> [Data shown]:
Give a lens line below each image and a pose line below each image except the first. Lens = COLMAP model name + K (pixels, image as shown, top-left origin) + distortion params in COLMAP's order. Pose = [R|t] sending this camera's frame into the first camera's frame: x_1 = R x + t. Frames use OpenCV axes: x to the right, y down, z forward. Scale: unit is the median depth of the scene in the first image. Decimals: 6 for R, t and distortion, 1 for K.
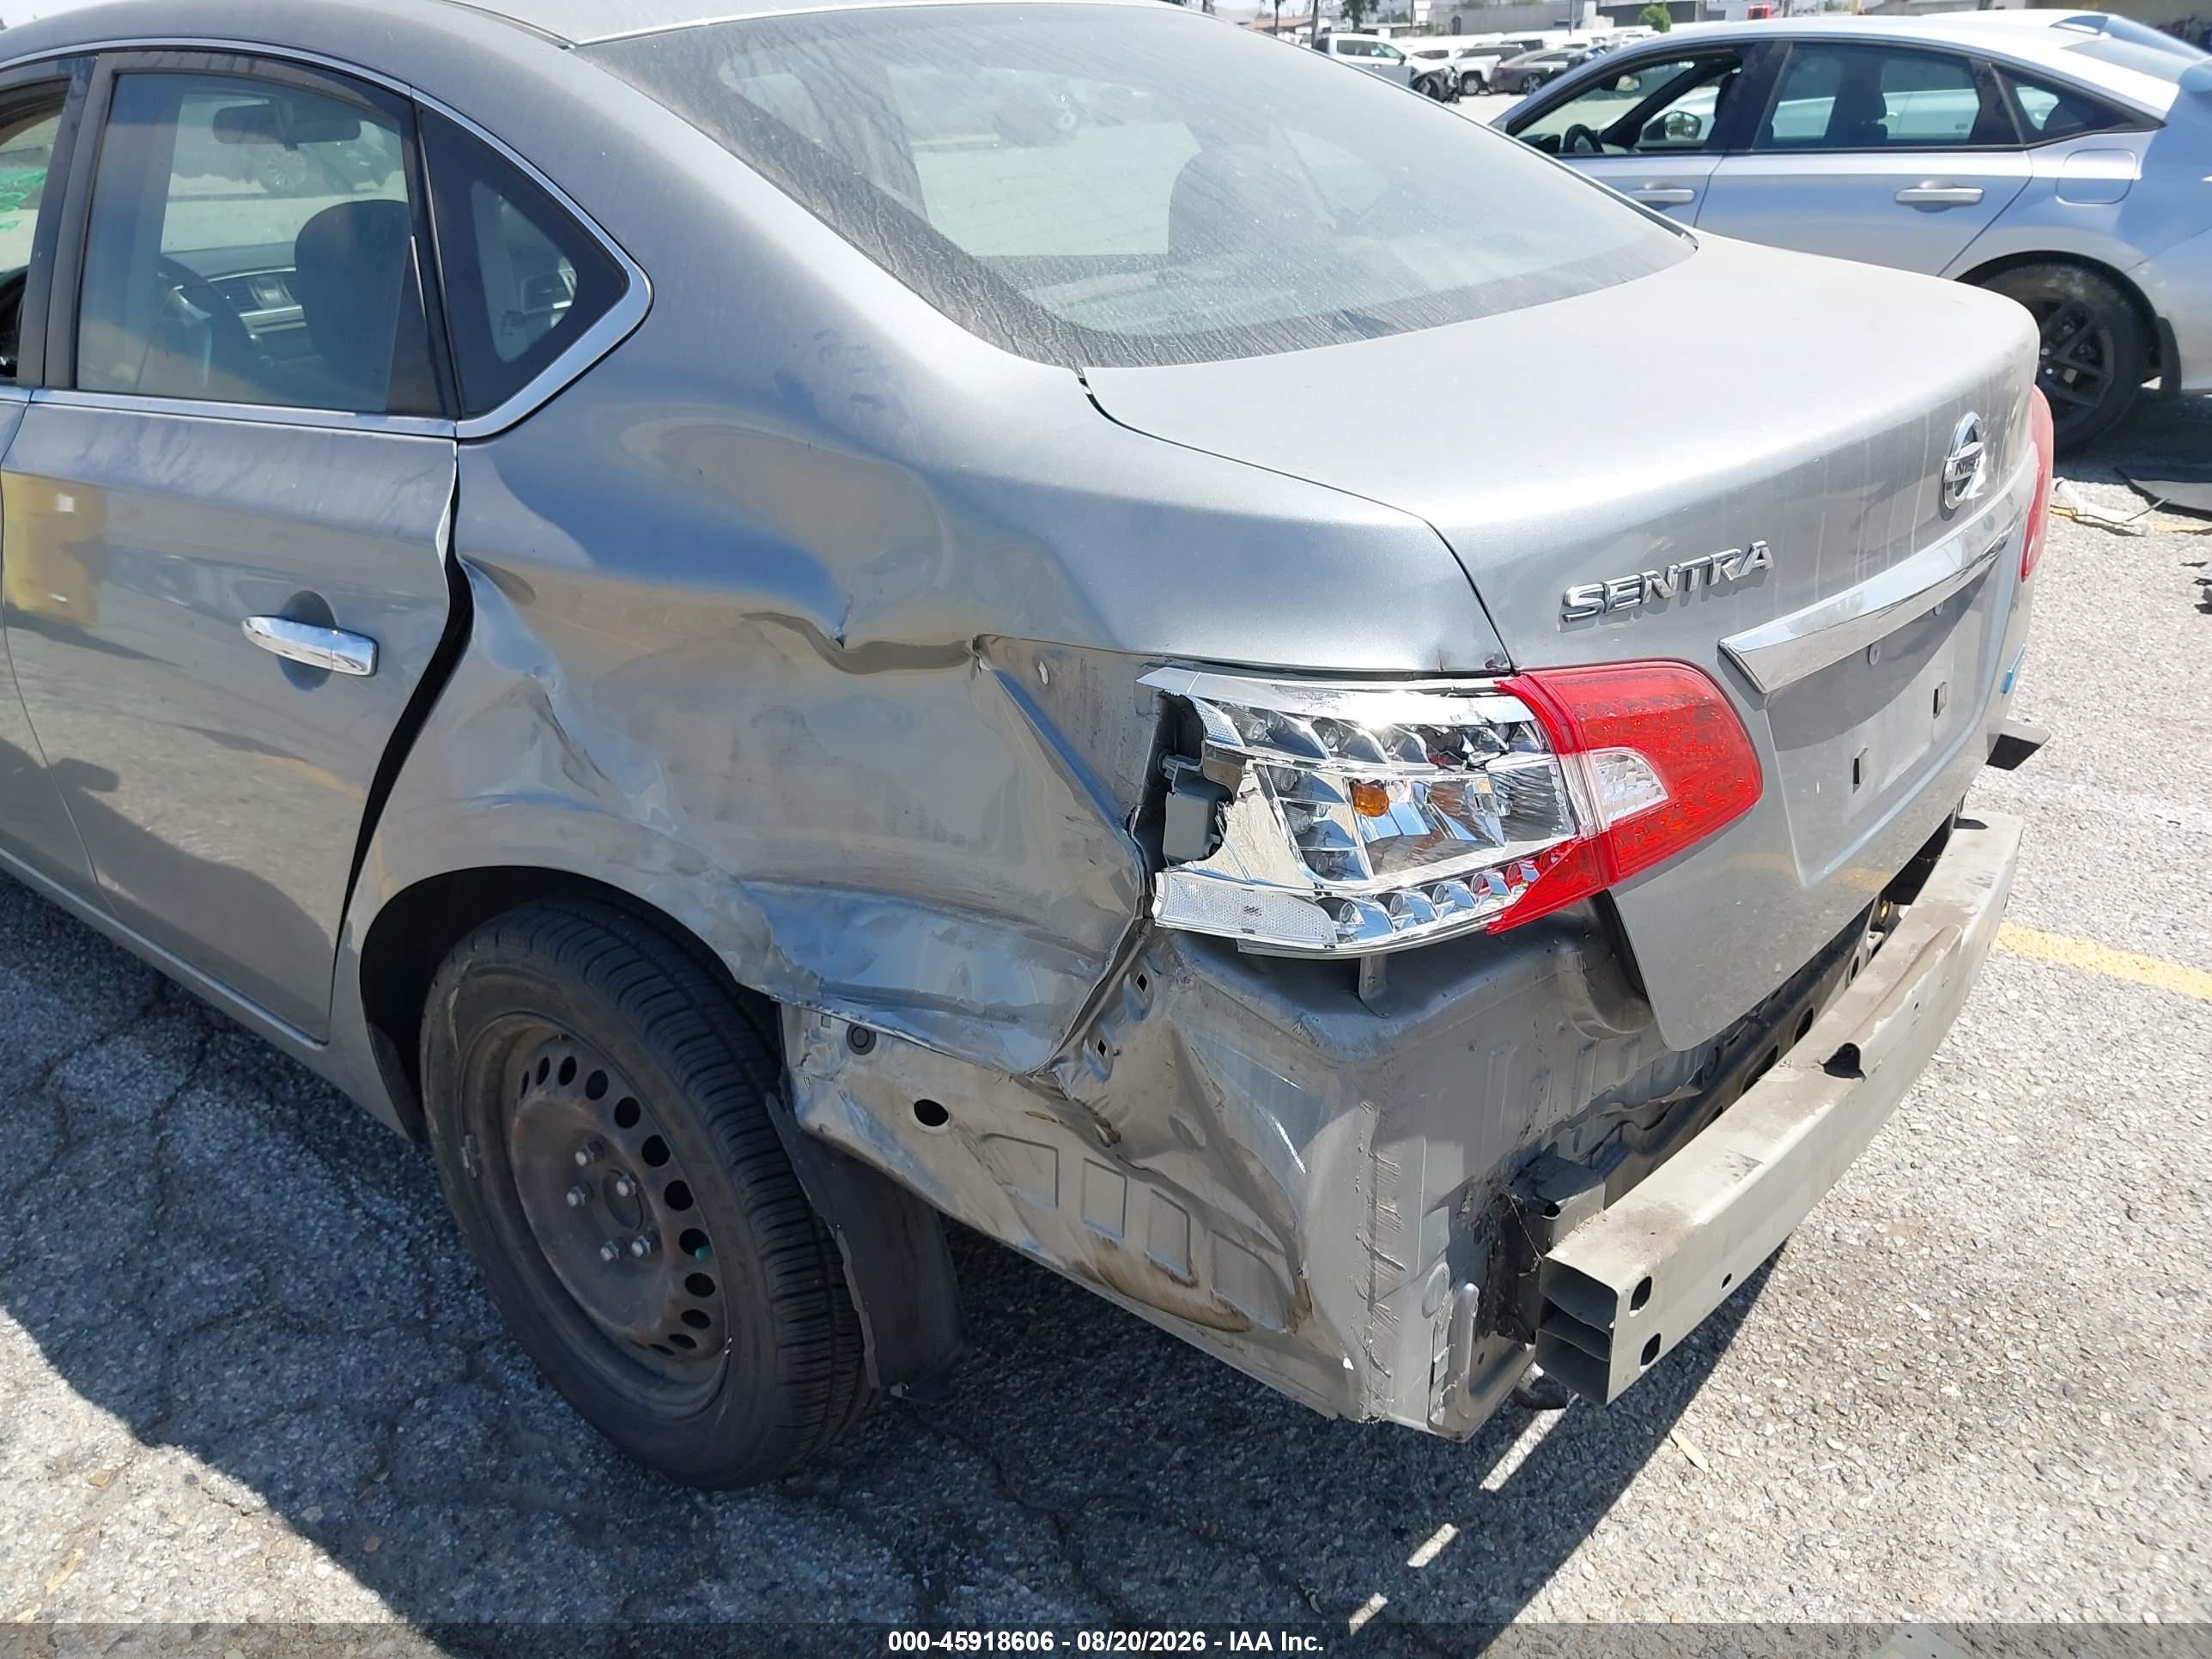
lens RADIAL K [[1775.4, 0, 1056.3], [0, 1775.4, 835.8], [0, 0, 1]] dist [-0.009050, 0.011975]
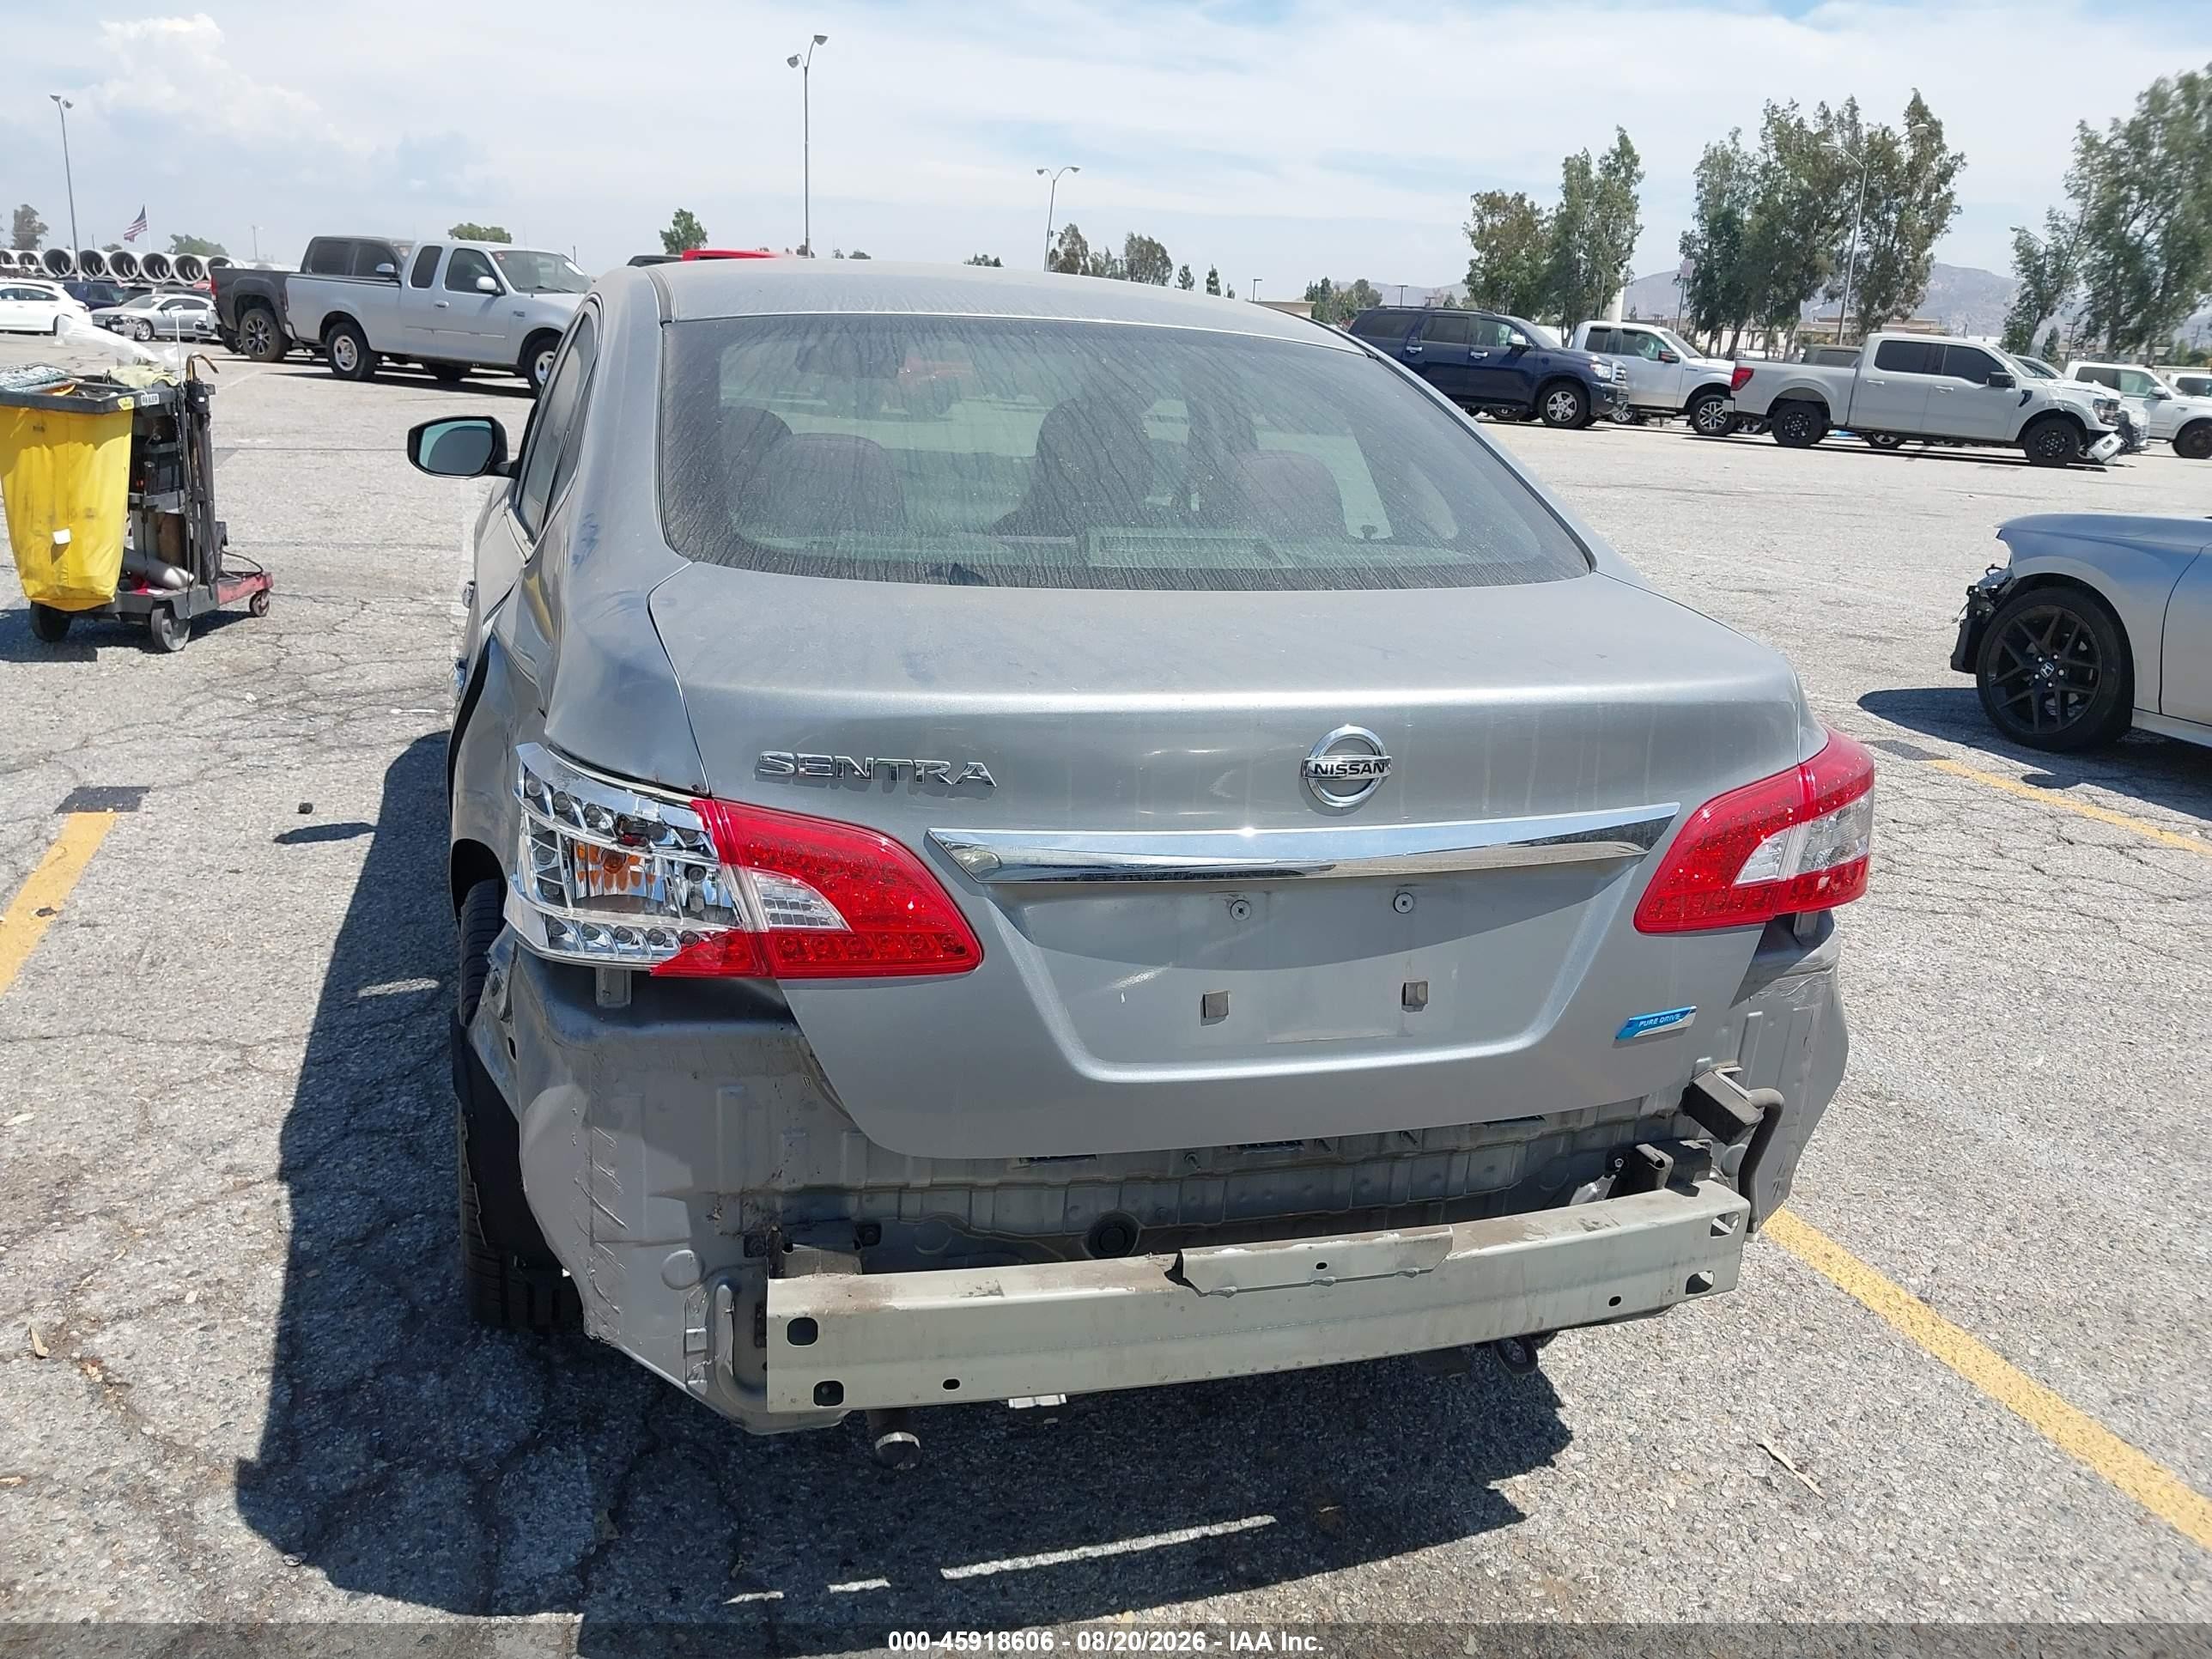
lens RADIAL K [[1775.4, 0, 1056.3], [0, 1775.4, 835.8], [0, 0, 1]] dist [-0.009050, 0.011975]
pose [[0.838727, 0.227329, -0.494832, 0.766042], [-0.291357, 0.955027, -0.055097, -0.042854], [0.460052, 0.190384, 0.867240, -0.048569]]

> [Exercise]: An exact, image-free transcript of the material is required.

> [Response below]:
Give a lens line below each image and a pose line below each image except the first. Lens = COLMAP model name + K (pixels, image as shown, top-left origin) + distortion params in COLMAP's order. Pose = [R|t] sending this camera's frame into the first camera's frame: x_1 = R x + t. Frames use OpenCV axes: x to the right, y down, z forward. Scale: unit is the median depth of the scene in the first image. Decimals: 6 for R, t and distortion, 1 for K.
lens RADIAL K [[1775.4, 0, 1056.3], [0, 1775.4, 835.8], [0, 0, 1]] dist [-0.009050, 0.011975]
lens RADIAL K [[1775.4, 0, 1056.3], [0, 1775.4, 835.8], [0, 0, 1]] dist [-0.009050, 0.011975]
pose [[0.838727, 0.227329, -0.494832, 0.766042], [-0.291357, 0.955027, -0.055097, -0.042854], [0.460052, 0.190384, 0.867240, -0.048569]]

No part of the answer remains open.